_WHAT IS NEEDED_
From the listing below, copy each line where "START" occurs.

_RAW DATA_

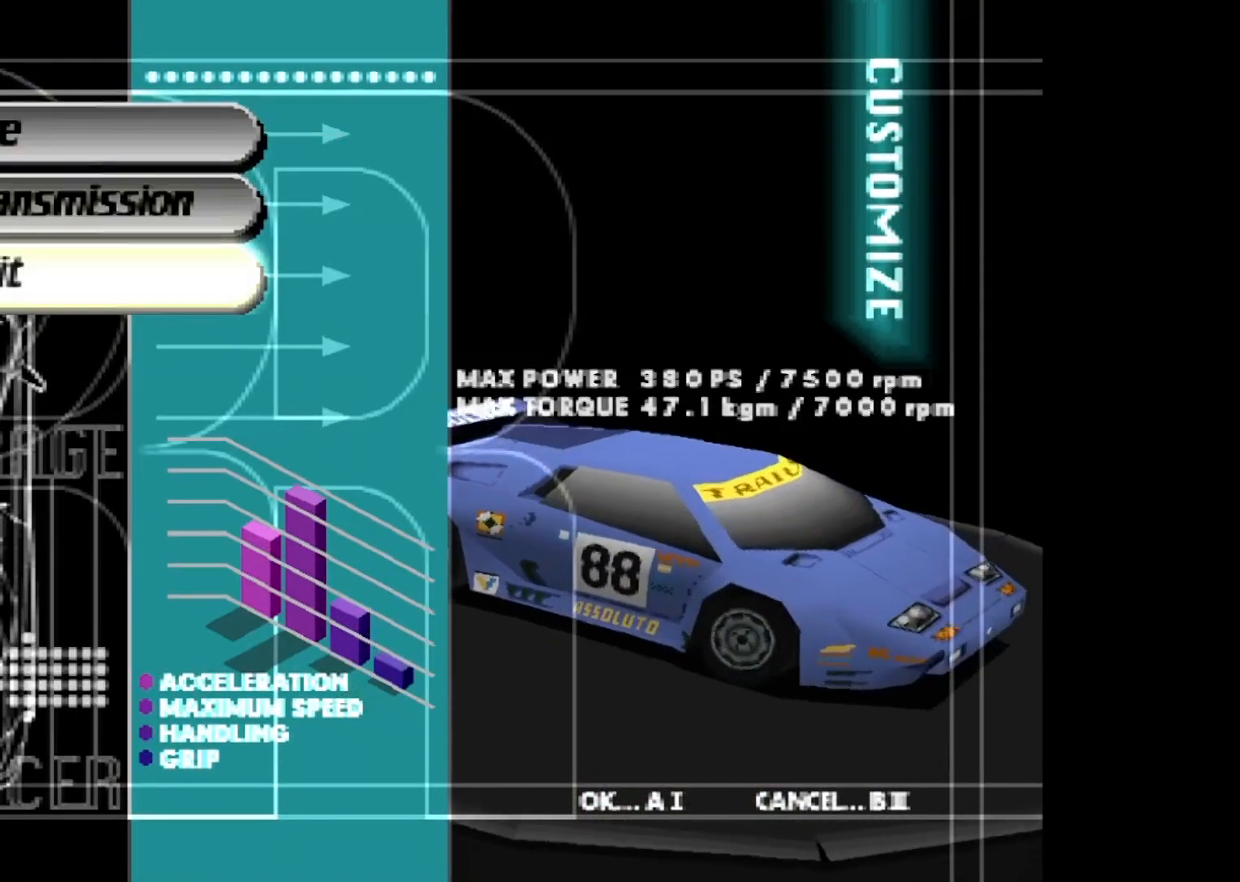
{"buttons": [], "events": [[133, "START", "up"]]}
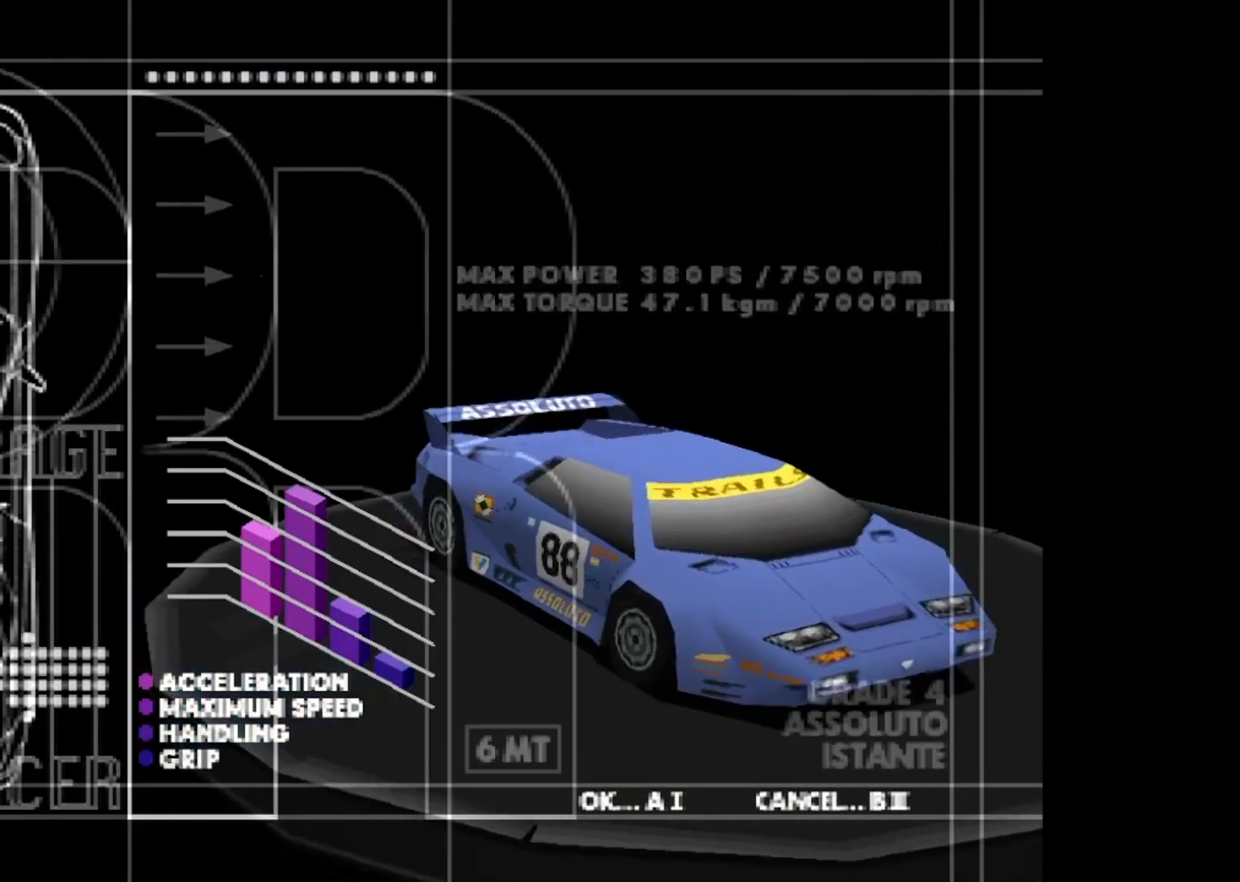
{"buttons": ["DPAD_UP"], "events": [[467, "DPAD_UP", "down"]]}
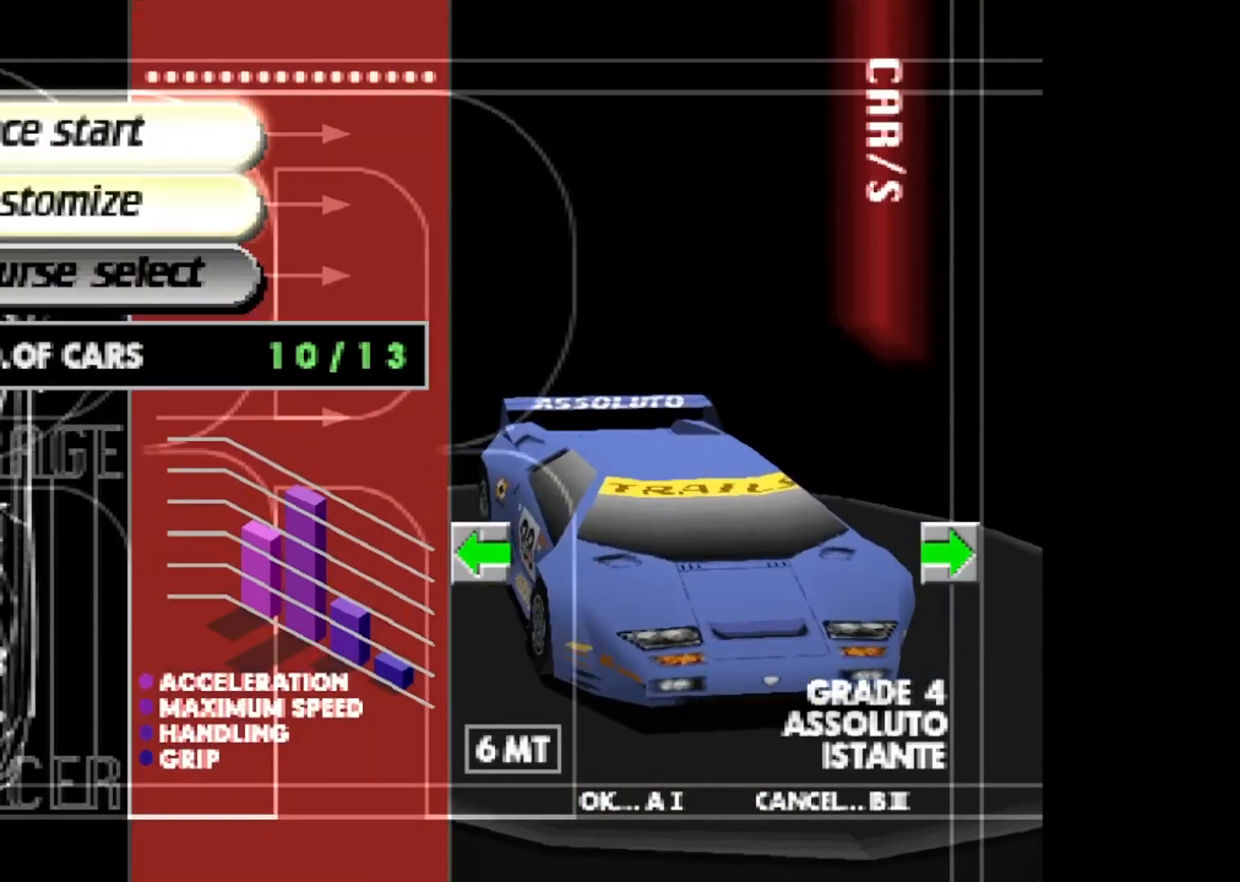
{"buttons": [], "events": [[67, "DPAD_UP", "up"]]}
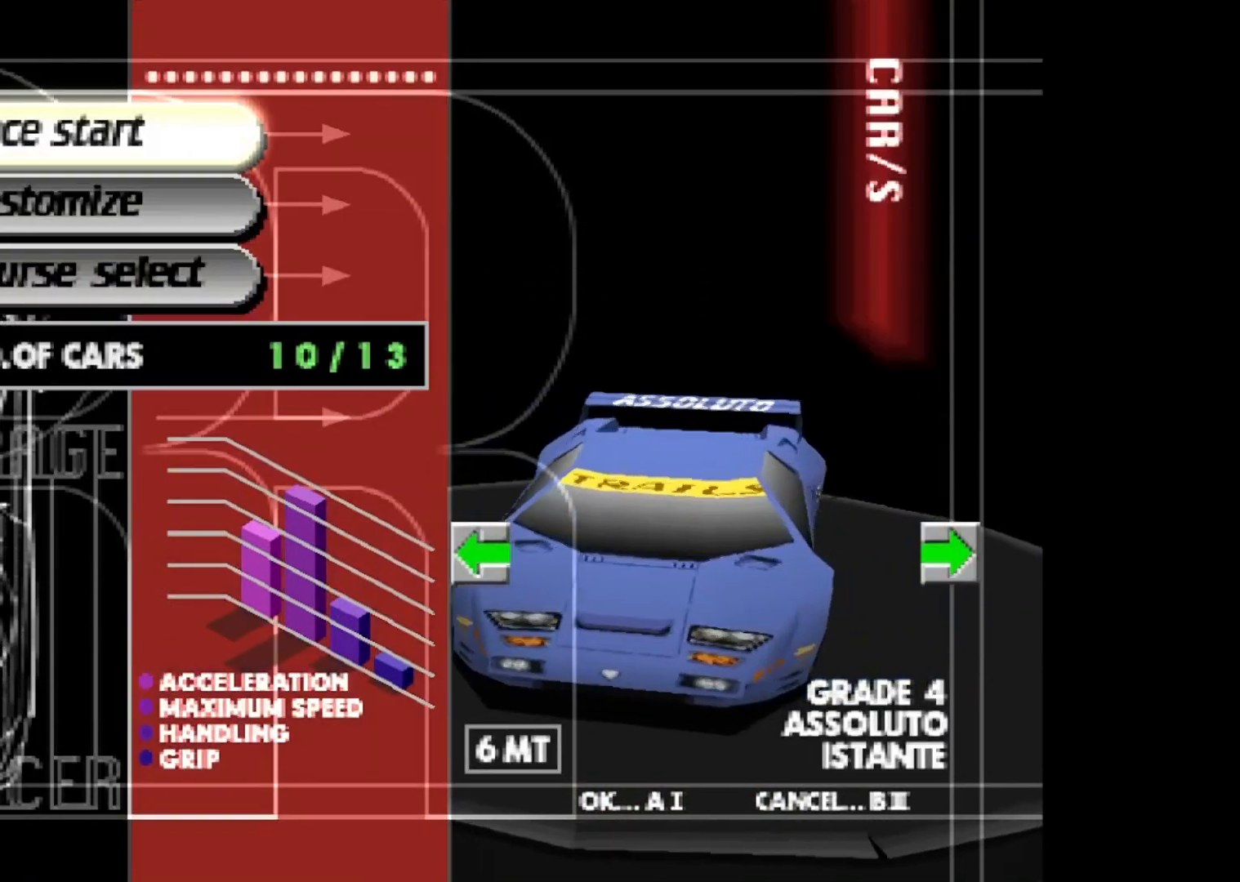
{"buttons": [], "events": [[301, "START", "down"], [501, "START", "up"]]}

_ANSWER TO THE EXERCISE_
{"buttons": [], "events": [[133, "START", "up"]]}
{"buttons": [], "events": [[301, "START", "down"], [501, "START", "up"]]}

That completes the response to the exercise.